* JOB ITEM:
Word for word, restate the lines from the one holding "function and this manual page were" through the end of the data below, including both endpoints and nothing more.
○ ○ ○
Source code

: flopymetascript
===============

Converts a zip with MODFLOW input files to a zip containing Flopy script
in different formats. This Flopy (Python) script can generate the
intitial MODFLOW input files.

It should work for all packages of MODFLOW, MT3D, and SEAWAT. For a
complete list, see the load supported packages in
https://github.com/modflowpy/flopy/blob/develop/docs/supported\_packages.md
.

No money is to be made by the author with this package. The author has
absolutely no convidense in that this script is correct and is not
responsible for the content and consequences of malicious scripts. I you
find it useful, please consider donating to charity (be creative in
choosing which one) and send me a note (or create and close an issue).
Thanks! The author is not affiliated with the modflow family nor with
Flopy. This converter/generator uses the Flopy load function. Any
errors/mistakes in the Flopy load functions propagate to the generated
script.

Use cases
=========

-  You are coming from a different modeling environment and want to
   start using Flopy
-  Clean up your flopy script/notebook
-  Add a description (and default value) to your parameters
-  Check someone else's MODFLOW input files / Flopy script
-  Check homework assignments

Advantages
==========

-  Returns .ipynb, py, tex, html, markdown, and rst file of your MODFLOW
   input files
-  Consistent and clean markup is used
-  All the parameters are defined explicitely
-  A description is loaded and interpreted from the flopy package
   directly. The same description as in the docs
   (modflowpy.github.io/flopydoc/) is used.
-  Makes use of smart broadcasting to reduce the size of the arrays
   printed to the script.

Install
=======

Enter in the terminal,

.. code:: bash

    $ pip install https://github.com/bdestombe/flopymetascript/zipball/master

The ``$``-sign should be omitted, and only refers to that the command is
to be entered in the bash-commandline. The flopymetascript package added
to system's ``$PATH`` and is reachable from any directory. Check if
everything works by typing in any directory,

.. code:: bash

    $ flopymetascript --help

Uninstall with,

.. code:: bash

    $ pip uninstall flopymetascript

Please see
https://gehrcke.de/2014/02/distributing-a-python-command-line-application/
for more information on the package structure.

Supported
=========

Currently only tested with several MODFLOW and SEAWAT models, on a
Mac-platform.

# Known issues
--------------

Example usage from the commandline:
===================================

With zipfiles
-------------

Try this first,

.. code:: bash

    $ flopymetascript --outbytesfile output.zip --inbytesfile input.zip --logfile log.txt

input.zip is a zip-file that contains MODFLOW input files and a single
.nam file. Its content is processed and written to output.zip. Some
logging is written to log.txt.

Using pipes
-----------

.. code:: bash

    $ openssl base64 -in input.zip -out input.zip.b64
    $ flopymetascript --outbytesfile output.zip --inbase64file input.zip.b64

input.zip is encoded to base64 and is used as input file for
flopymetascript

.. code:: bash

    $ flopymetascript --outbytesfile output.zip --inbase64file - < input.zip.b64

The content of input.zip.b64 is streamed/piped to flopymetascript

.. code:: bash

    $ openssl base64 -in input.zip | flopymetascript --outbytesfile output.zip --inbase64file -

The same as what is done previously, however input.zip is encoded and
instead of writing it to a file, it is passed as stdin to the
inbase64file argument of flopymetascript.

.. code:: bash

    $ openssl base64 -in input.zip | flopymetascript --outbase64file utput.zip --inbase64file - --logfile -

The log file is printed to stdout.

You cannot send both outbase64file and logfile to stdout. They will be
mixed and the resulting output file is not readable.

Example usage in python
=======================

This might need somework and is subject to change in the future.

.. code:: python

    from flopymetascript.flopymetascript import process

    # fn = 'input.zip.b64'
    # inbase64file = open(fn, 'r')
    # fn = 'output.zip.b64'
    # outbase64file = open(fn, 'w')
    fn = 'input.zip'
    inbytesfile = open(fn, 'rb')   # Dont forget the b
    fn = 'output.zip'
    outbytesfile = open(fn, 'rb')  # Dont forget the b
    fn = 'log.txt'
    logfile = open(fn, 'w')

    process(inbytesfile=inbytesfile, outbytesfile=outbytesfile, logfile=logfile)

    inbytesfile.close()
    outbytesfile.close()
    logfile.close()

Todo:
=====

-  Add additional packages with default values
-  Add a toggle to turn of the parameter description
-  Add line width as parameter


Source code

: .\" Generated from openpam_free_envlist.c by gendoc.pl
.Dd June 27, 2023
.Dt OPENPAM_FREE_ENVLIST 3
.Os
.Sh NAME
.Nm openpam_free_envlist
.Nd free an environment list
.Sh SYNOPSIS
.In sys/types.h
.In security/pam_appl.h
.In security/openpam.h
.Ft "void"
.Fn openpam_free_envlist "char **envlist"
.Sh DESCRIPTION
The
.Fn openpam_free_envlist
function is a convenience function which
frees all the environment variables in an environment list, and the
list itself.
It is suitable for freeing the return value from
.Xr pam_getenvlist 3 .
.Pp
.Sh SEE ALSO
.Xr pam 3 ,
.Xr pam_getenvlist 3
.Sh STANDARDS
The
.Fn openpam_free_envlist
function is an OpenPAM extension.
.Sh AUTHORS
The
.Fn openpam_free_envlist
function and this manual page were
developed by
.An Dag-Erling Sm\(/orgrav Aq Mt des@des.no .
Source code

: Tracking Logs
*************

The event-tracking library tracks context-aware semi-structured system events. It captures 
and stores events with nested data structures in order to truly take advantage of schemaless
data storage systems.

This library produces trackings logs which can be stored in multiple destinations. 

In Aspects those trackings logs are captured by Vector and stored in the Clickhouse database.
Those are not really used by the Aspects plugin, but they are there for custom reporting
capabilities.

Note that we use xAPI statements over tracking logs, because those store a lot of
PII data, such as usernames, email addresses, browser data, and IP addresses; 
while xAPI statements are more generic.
○ ○ ○
* REPLY:
function and this manual page were
developed by
.An Dag-Erling Sm\(/orgrav Aq Mt des@des.no .
Source code

: Tracking Logs
*************

The event-tracking library tracks context-aware semi-structured system events. It captures 
and stores events with nested data structures in order to truly take advantage of schemaless
data storage systems.

This library produces trackings logs which can be stored in multiple destinations. 

In Aspects those trackings logs are captured by Vector and stored in the Clickhouse database.
Those are not really used by the Aspects plugin, but they are there for custom reporting
capabilities.

Note that we use xAPI statements over tracking logs, because those store a lot of
PII data, such as usernames, email addresses, browser data, and IP addresses; 
while xAPI statements are more generic.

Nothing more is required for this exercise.